Due 14enni romane sono state stuprate in un bosco da due rom conosciuti su Facebook: arrestati i violentatori

Una conoscenza su Facebook si è trasformata in un incubo per due 14enni romane: minacciate di morte, legate e violentate da due rom conosciuti in chat e che si erano convinte ad incontrare. Per la violenza sono finiti in manette due ragazzi di origine bosniaca di 20 e 21 anni residenti in un campo nomadi della capitale, arrestati al termine delle indagini dai carabinieri della Stazione di Roma Tor Sapienza.

I due rom sono accusati di violenza sessuale di gruppo continuata e sequestro di persona continuato in concorso. Secondo la ricostruzione una delle due ragazzine aveva conosciuto uno dei violentatori su Facebook e dopo una serie di messaggi e conversazioni telefoniche aveva accettato di incontrarlo. Arrivata all’appuntamento in compagnia di un’amica, il ragazzo le ha costrette a seguirlo in una zona boschiva nascosta all’occhio dei passanti nei pressi di via Collatina. Qui il 21enne, dopo averle minacciate di morte, le ha legate per impedire che scappassero e le ha costrette ad un rapporto sessuale, mentre l’altro ragazzo faceva da palo.

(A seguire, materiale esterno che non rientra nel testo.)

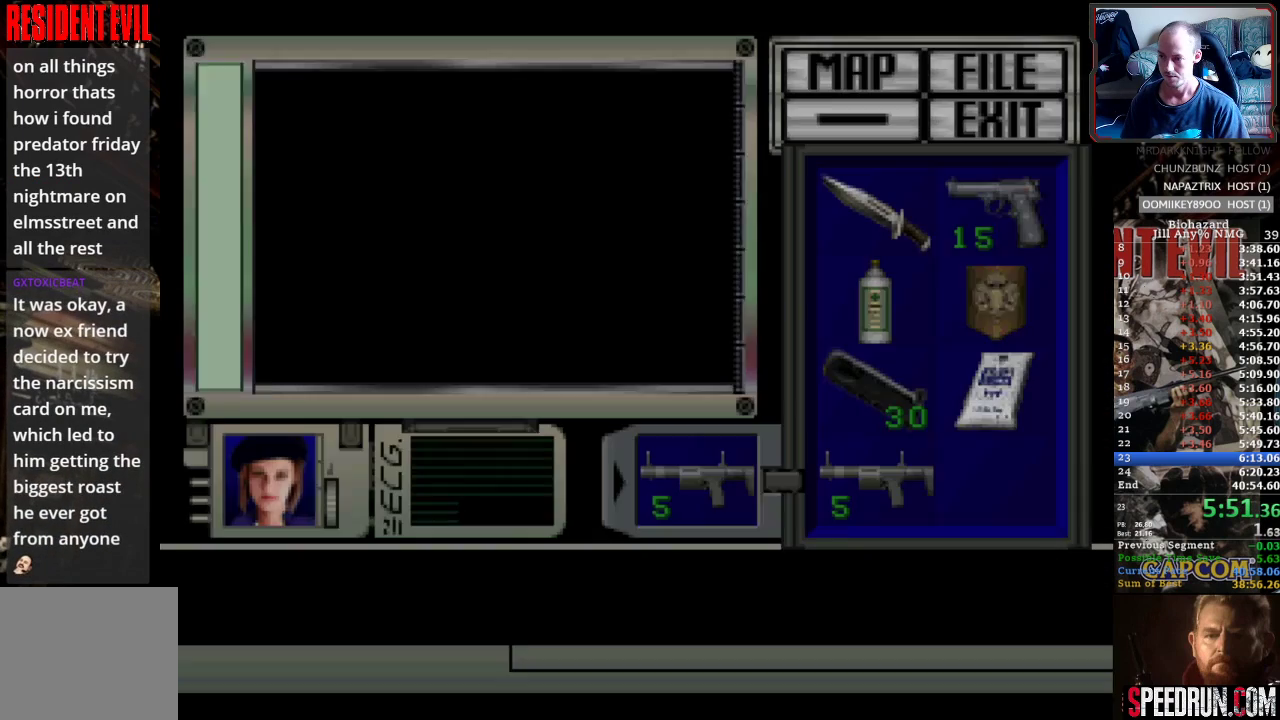
{"buttons": [], "events": [[17, "DPAD_DOWN", "down"], [67, "DPAD_DOWN", "up"], [217, "DPAD_DOWN", "down"], [283, "DPAD_DOWN", "up"], [367, "DPAD_DOWN", "down"], [500, "DPAD_DOWN", "up"]]}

I fatti risalgono a maggio scorso, ma le due 14enni non hanno raccontato nulla, né sono ricorse a cure mediche. Solo dopo un mese i genitori di una delle due sono venuti a conoscenza dell’episodio e immediatamente è scattata la denuncia ai carabinieri, che hanno dato il via alle indagini.

Le 14enni violentate sono state ascoltate in modalità protetta, vista la minore età, e hanno descritto nel dettaglio gli abusi subiti. I racconti delle due coincidevano su tutto, rivelandosi veritieri e permettendo agli uomini dell’Arma di ricostruire la terribile vicenda.

 Al termine delle indagini dei carabinieri della Stazione di Roma Tor Sapienza, coordinate dalla Procura della Repubblica di Roma, i militari hanno identificato i violentatori ed eseguito l’ordinanza di custodia cautelare in carcere, emessa dal gip di Roma su richiesta della procura.

Si tratta di una “atto di una ferocia inaudita” verso le vittime, con queste parole il Gip Costantino De Robbio ha motivato l’ordinanza di custodia cautelare nei confronti dei due rom accusati dello stupro delle due 14enni. Lunedì dovrebbe tenersi l’interrogatorio di garanzia a Regina Coeli.

Emergono dettagli sulla vicenda: le due 14enni, il 10 maggio scorso, sono state violentate da Alessio Seferovic, detto ‘Il Sinto’ che le ha spinte nel campo abbandonato. L’amico teneva in tasca le manette con cui le due ragazze sono state legate, ma non avrebbe partecipato materialmente allo stupro. Dopo la violenza le minacce di morte se avessero parlato, motivo per cui le due ragazzine non avrebbero denunciato subito quanto subito, né sarebbero ricorse alle cure mediche.